Berg S, Johannsmann D
Max Planck Institute for Polymer Research, Ackermannweg 10, D-55128 Mainz, Germany.
Phys Rev Lett. 2003 Oct 3;91(14):145505. doi: 10.1103/PhysRevLett.91.145505.
Quartz resonators in contact with metal-covered spheres have been used to study the tribology of micron-sized metal-metal contacts at high speed (1 m/sec and high frequency (12 MHz), while maintaining a shear amplitude in the nanometer range. The data aquisition is based on ring-down experiments, where the electrical excitation is periodically interrupted and the free decay of the oscillation is analyzed. At contact, an amplitude-dependent frequency and decay rate are found, indicative of an underlying nonlinear equation of motion. Using perturbation theory and the two-timing approximation, a nonlinear spring constant kappa(1)(x) and a nonlinear drag coefficient xi(1)(x) are explicitly derived.
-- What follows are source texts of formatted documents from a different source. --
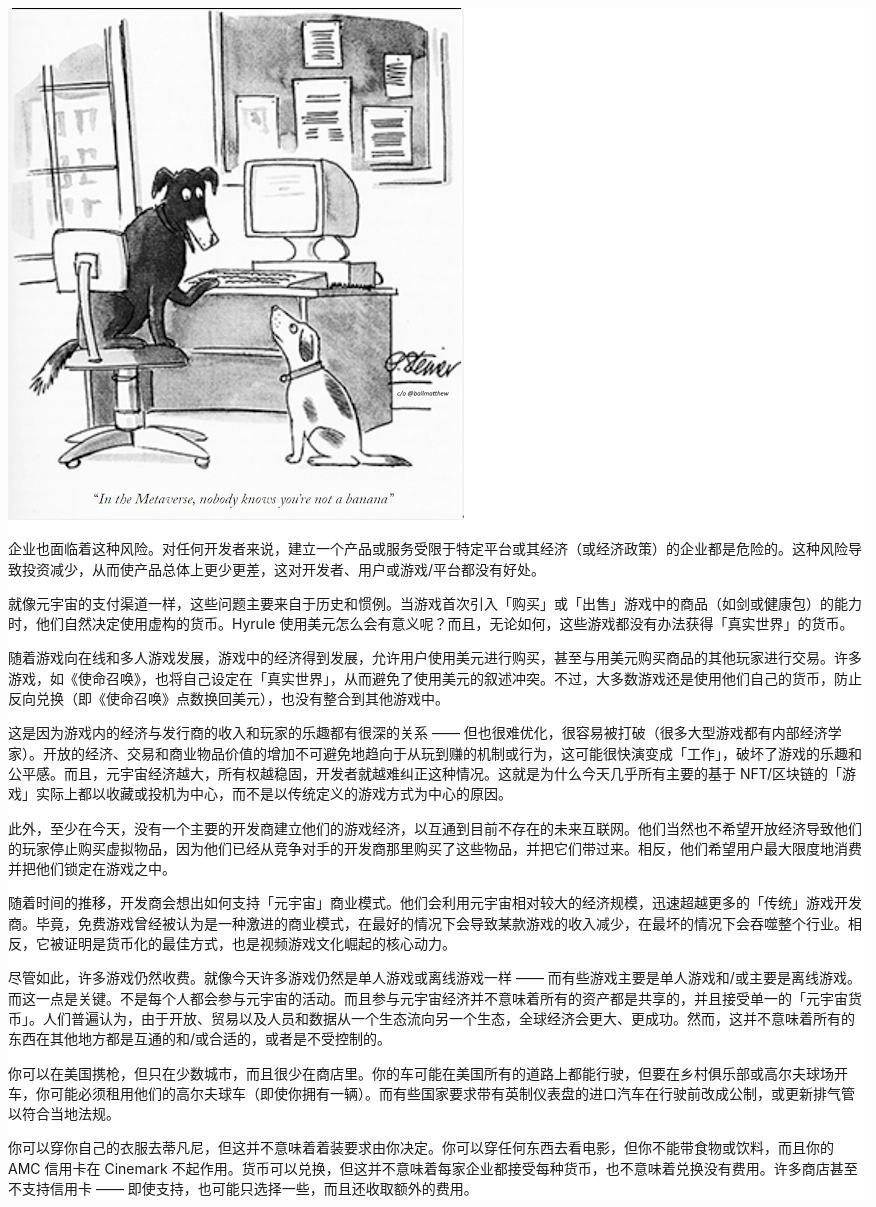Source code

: ![](./cartoon.png)

企业也面临着这种风险。对任何开发者来说，建立一个产品或服务受限于特定平台或其经济（或经济政策）的企业都是危险的。这种风险导致投资减少，从而使产品总体上更少更差，这对开发者、用户或游戏/平台都没有好处。

就像元宇宙的支付渠道一样，这些问题主要来自于历史和惯例。当游戏首次引入「购买」或「出售」游戏中的商品（如剑或健康包）的能力时，他们自然决定使用虚构的货币。Hyrule 使用美元怎么会有意义呢？而且，无论如何，这些游戏都没有办法获得「真实世界」的货币。

随着游戏向在线和多人游戏发展，游戏中的经济得到发展，允许用户使用美元进行购买，甚至与用美元购买商品的其他玩家进行交易。许多游戏，如《使命召唤》，也将自己设定在「真实世界」，从而避免了使用美元的叙述冲突。不过，大多数游戏还是使用他们自己的货币，防止反向兑换（即《使命召唤》点数换回美元），也没有整合到其他游戏中。

这是因为游戏内的经济与发行商的收入和玩家的乐趣都有很深的关系 —— 但也很难优化，很容易被打破（很多大型游戏都有内部经济学家）。开放的经济、交易和商业物品价值的增加不可避免地趋向于从玩到赚的机制或行为，这可能很快演变成「工作」，破坏了游戏的乐趣和公平感。而且，元宇宙经济越大，所有权越稳固，开发者就越难纠正这种情况。这就是为什么今天几乎所有主要的基于 NFT/区块链的「游戏」实际上都以收藏或投机为中心，而不是以传统定义的游戏方式为中心的原因。

此外，至少在今天，没有一个主要的开发商建立他们的游戏经济，以互通到目前不存在的未来互联网。他们当然也不希望开放经济导致他们的玩家停止购买虚拟物品，因为他们已经从竞争对手的开发商那里购买了这些物品，并把它们带过来。相反，他们希望用户最大限度地消费并把他们锁定在游戏之中。

随着时间的推移，开发商会想出如何支持「元宇宙」商业模式。他们会利用元宇宙相对较大的经济规模，迅速超越更多的「传统」游戏开发商。毕竟，免费游戏曾经被认为是一种激进的商业模式，在最好的情况下会导致某款游戏的收入减少，在最坏的情况下会吞噬整个行业。相反，它被证明是货币化的最佳方式，也是视频游戏文化崛起的核心动力。

尽管如此，许多游戏仍然收费。就像今天许多游戏仍然是单人游戏或离线游戏一样 —— 而有些游戏主要是单人游戏和/或主要是离线游戏。而这一点是关键。不是每个人都会参与元宇宙的活动。而且参与元宇宙经济并不意味着所有的资产都是共享的，并且接受单一的「元宇宙货币」。人们普遍认为，由于开放、贸易以及人员和数据从一个生态流向另一个生态，全球经济会更大、更成功。然而，这并不意味着所有的东西在其他地方都是互通的和/或合适的，或者是不受控制的。

你可以在美国携枪，但只在少数城市，而且很少在商店里。你的车可能在美国所有的道路上都能行驶，但要在乡村俱乐部或高尔夫球场开车，你可能必须租用他们的高尔夫球车（即使你拥有一辆）。而有些国家要求带有英制仪表盘的进口汽车在行驶前改成公制，或更新排气管以符合当地法规。

你可以穿你自己的衣服去蒂凡尼，但这并不意味着着装要求由你决定。你可以穿任何东西去看电影，但你不能带食物或饮料，而且你的 AMC 信用卡在 Cinemark 不起作用。货币可以兑换，但这并不意味着每家企业都接受每种货币，也不意味着兑换没有费用。许多商店甚至不支持信用卡 —— 即使支持，也可能只选择一些，而且还收取额外的费用。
We find a local slip-to-stick-transition at a shear amplitude of 0.5 nm. Coating the gold sufaces with a self-assembled thiol monolayer removes the stick.
与金属包覆球体接触的石英谐振器已被用于研究微米级金属-金属接触在高速(1米/秒)和高频(12兆赫兹)下的摩擦学,同时保持纳米范围内的剪切振幅。数据采集基于衰荡实验,其中电激励被周期性中断,并分析振荡的自由衰减。在接触时,发现了与振幅相关的频率和衰减率,这表明存在一个潜在的非线性运动方程。使用微扰理论和双时近似,明确推导了非线性弹簧常数κ(1)(x)和非线性阻力系数ξ(1)(x)。我们发现在0.5纳米的剪切振幅处存在局部滑-粘转变。用自组装硫醇单分子层涂覆金表面可消除粘连。